### Dataset extract

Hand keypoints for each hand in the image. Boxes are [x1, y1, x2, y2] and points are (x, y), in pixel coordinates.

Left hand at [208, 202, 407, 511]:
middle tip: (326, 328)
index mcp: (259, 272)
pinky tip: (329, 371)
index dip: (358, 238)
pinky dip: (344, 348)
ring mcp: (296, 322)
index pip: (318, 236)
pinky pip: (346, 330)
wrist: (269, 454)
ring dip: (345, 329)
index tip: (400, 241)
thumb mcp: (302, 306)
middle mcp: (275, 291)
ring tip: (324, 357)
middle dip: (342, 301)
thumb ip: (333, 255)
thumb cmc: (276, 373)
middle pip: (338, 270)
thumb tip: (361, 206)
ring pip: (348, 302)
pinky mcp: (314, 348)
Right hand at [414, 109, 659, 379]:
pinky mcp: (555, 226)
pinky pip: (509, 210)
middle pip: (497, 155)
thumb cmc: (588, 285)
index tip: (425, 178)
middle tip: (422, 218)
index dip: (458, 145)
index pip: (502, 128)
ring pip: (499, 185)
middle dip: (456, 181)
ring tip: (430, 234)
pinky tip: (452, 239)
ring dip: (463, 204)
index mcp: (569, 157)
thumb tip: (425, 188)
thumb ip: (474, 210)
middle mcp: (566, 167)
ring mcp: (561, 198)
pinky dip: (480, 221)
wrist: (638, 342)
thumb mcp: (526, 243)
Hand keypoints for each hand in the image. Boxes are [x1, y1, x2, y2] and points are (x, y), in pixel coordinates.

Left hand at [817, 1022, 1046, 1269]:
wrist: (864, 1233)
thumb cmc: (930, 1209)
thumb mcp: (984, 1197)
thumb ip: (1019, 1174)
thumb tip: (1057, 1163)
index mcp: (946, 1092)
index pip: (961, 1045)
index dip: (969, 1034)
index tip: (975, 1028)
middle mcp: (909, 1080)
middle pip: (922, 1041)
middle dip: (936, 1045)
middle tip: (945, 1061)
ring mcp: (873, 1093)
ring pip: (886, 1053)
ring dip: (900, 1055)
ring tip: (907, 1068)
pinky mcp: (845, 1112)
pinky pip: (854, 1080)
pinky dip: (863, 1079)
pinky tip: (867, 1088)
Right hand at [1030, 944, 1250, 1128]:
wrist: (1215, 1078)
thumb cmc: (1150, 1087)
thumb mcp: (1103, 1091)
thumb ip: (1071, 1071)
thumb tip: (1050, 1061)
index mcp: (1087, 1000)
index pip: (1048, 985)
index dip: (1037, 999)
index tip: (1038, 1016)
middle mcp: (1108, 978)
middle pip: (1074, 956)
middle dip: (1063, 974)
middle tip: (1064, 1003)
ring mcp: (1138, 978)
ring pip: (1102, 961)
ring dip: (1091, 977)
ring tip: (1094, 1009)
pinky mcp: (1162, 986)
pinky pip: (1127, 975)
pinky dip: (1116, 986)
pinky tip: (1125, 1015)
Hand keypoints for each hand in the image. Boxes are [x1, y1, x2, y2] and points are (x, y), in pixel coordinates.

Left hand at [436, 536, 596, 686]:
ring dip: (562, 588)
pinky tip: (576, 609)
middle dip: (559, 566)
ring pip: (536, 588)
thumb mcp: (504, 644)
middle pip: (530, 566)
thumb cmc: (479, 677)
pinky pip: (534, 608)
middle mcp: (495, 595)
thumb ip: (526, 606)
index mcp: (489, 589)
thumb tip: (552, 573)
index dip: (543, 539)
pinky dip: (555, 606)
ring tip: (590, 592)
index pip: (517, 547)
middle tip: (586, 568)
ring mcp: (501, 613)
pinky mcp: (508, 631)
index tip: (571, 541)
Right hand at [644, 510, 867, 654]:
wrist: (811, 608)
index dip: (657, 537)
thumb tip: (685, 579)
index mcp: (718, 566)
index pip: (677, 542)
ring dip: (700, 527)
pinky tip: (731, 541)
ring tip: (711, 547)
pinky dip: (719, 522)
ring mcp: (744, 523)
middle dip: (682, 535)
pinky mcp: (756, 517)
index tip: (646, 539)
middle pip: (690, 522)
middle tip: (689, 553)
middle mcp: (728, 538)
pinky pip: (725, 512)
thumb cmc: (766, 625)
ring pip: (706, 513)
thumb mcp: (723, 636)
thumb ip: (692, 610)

######

Out of the data above, transcribe exactly and only the lines starting with the line that has "thumb mcp: (504, 644)" and going on through the line that has "index tip: (571, 541)", both included.

thumb mcp: (504, 644)
middle pip: (530, 566)
thumb cmc: (479, 677)
pinky pip: (534, 608)
middle mcp: (495, 595)
thumb ip: (526, 606)
index mcp: (489, 589)
thumb tip: (552, 573)
index dip: (543, 539)
pinky dip: (555, 606)
ring tip: (590, 592)
index pip: (517, 547)
middle tip: (586, 568)
ring mcp: (501, 613)
pinky mcp: (508, 631)
index tip: (571, 541)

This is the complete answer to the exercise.